PAULO SERGIO CORDEIRO SANTOS 30 de julho de 2023 23h49
De fato, caro professor, vejo pertinência em suas considerações a respeito da ampliação pelos BRICS por outros países. Embora as realidades socio culturais em relação do Brasil em relação à China, Rússia, Índia e África do Sul sejam notórias, é fato que esses países possuem em comum o fato de serem países em desenvolvimento, muito embora a China, em breve, esteja cotada a ser a primeira economia mundial. Se a complexidade nos próprios BRICS já representa um desafio para o bloco, imaginemos se houver uma adesão de outros países com realidades econômicas diferentes além da influência estadunidense que poderia ensejar uma ambiguidade perante os membros. Seria mesmo interessante a participação de não membros episodicamente, pelo menos aprioristicamente. Depois, com o redesenho geopolítico do tempo e da história poder-se-ia repensar essa hipótese, mas não nessa próxima cúpula na África do Sul. Concordo plenamente que este não é o momento e não é oportuno para o Brasil.
ricardo fernandes de oliveira 31 de julho de 2023 12h09
Parabéns pelo texto
João Alberto Rodrigues 22 de agosto de 2023 17h10
Eu entendo, por tudo que leio, que a criação de uma moeda única pelo Brics, sofrerá uma direta pressão dos EUA, já que a hegemonia do dólar seria fortemente ameaçada.

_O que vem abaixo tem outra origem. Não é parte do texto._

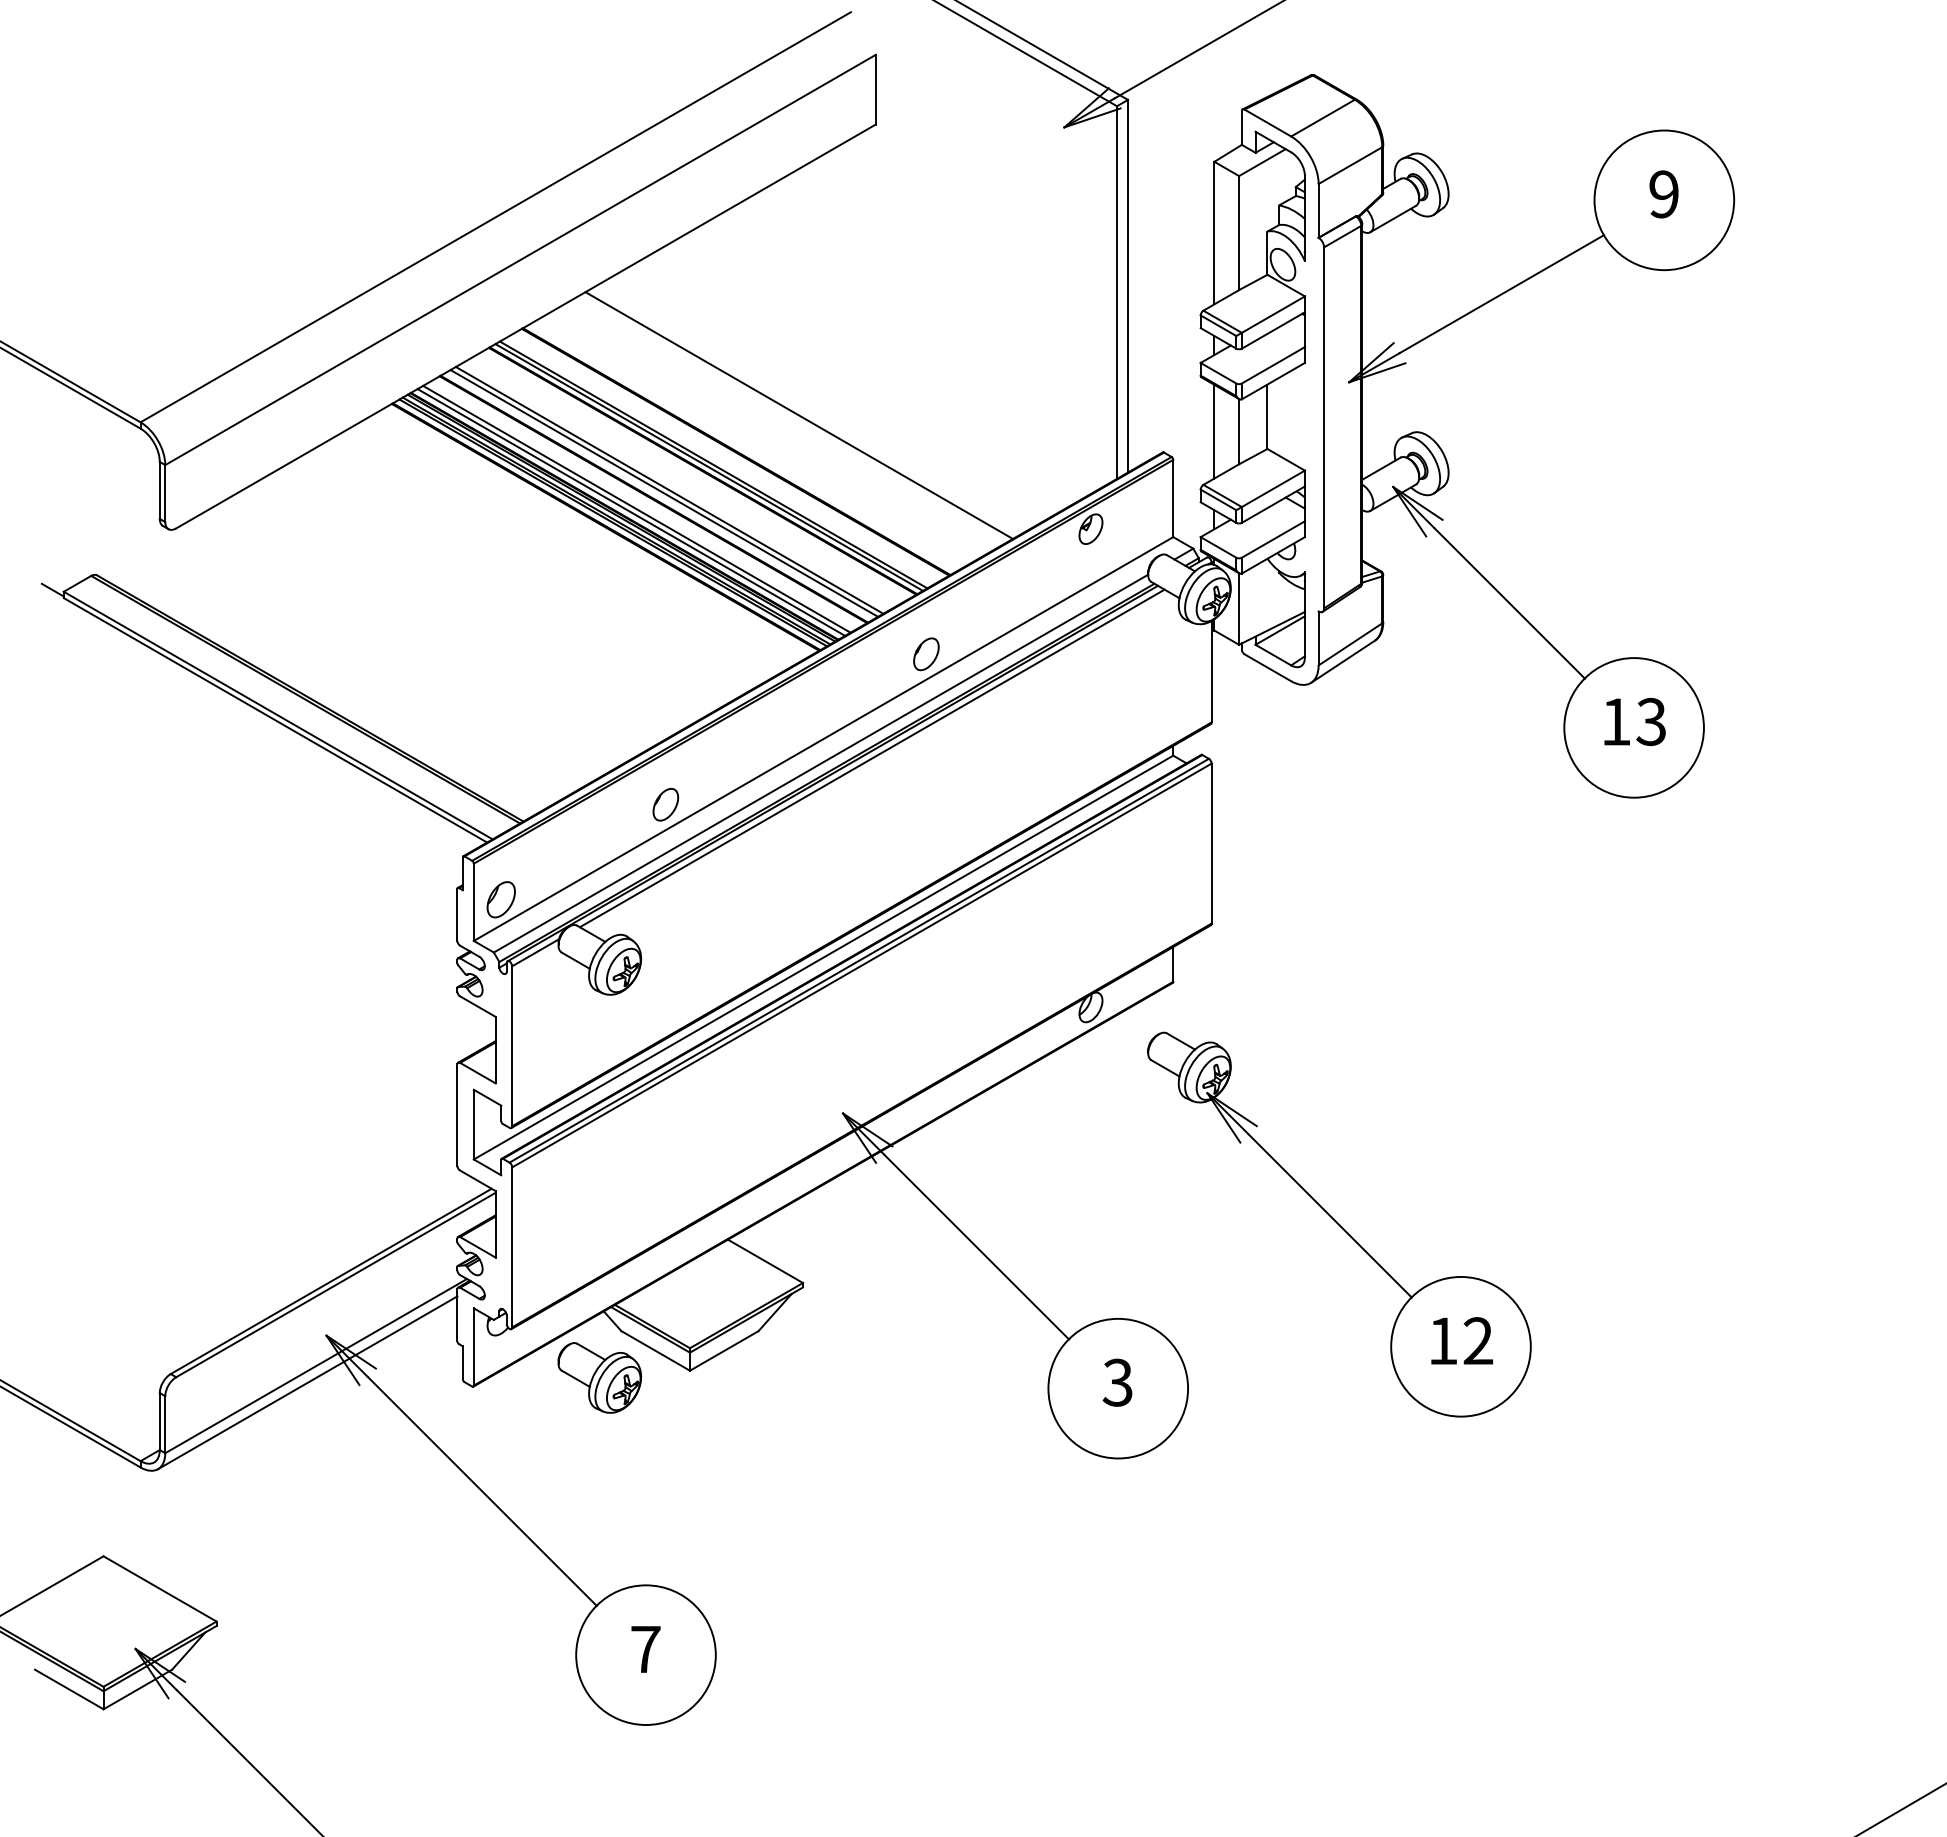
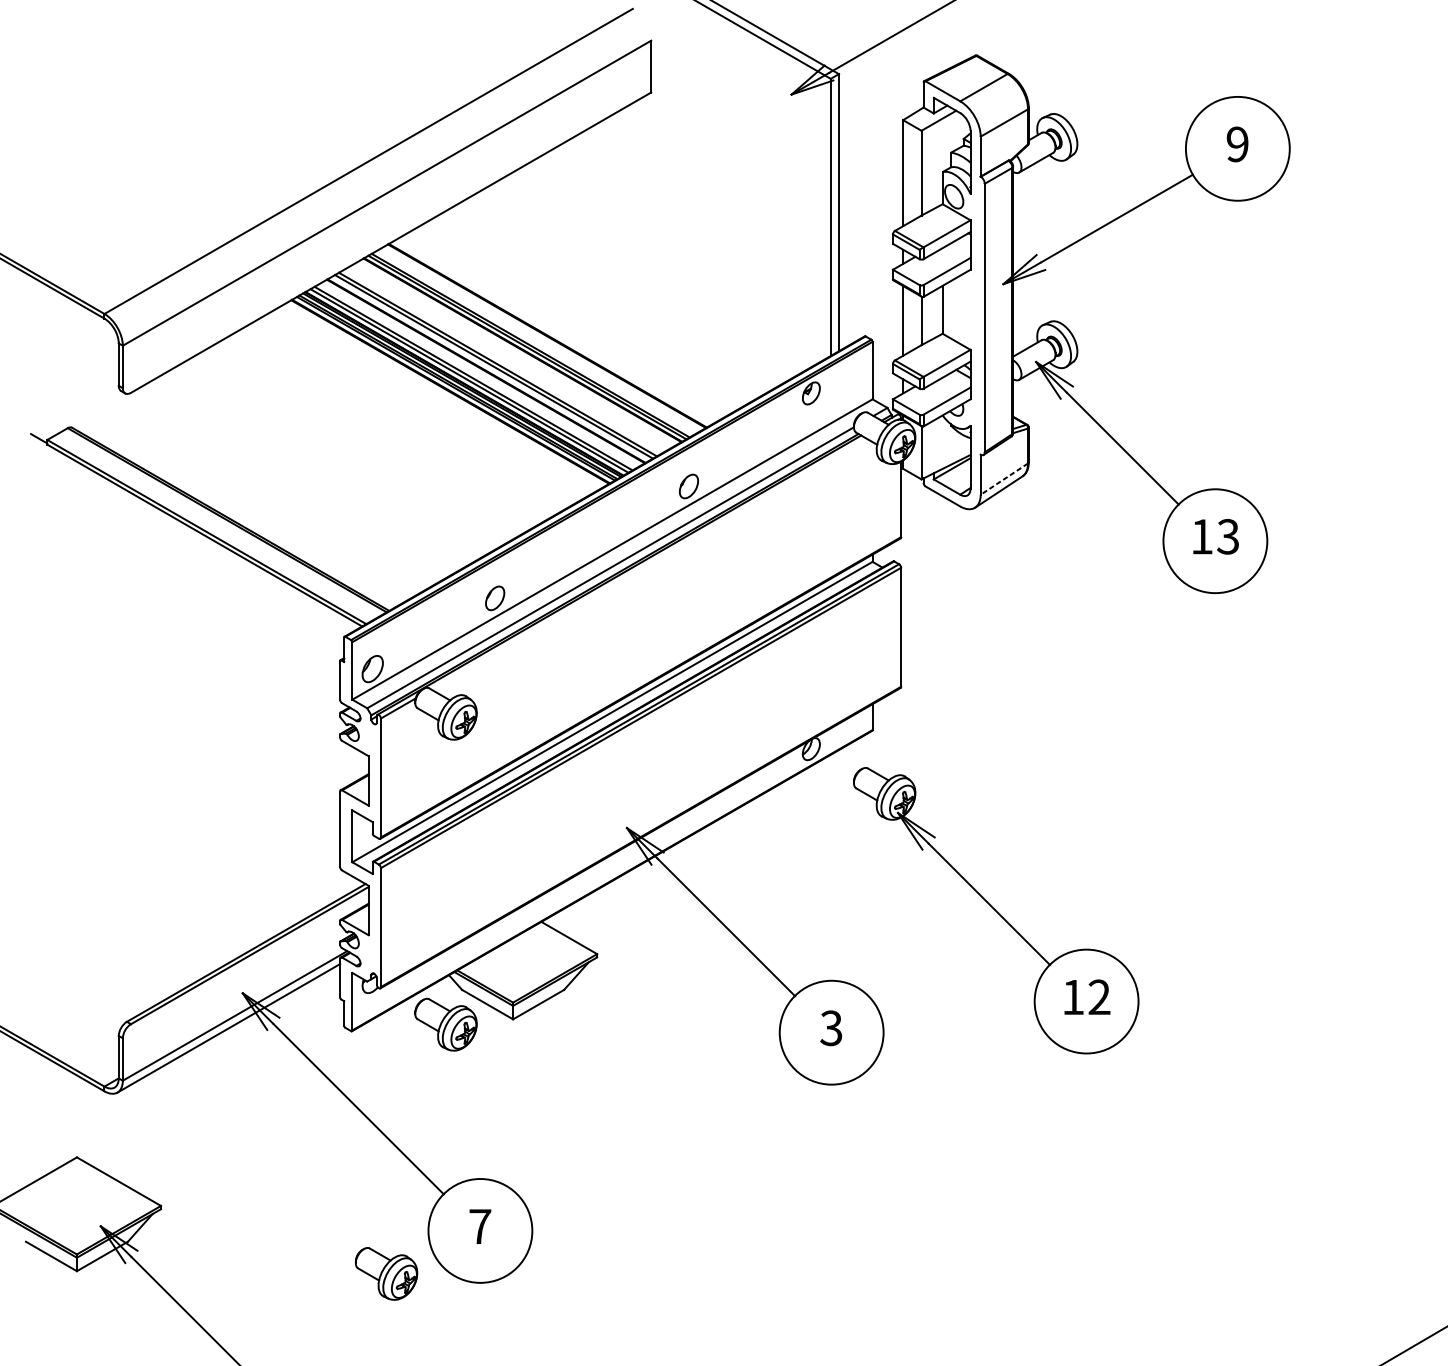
line: (798, 415) -> (593, 308), removed
line: (1350, 644) -> (1004, 479), solid -> dashed
line: (871, 758) -> (648, 563), removed
part: (519, 1712) -> (386, 1273), added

Adair José Stancati de Carvalho 22 de agosto de 2023 20h42
Quanta à assinatura, já fiz. Quanto à análise do economista Paulo Nogueira, discordo diametralmente. O conceito do BRICS implica união para o fortalecimento de economias emergentes e não disputa de poder dentro do grupo. Até porque não é por países dependentes da China inseridos neste novo contexto que a China vai deixar de ser a potência que é. A argumentação do Paulo mais se parece com as fofocas desestabilizadoras da grande mídia entreguista, bem como do próprio discurso do governo americano que, indubitavelmente, se vê ameaçado com a nova ordem mundial. Tenho dito. Adair Carvalho. Vargem Grande Paulista/SP-Brasil, com muito orgulho do Presidente Lula.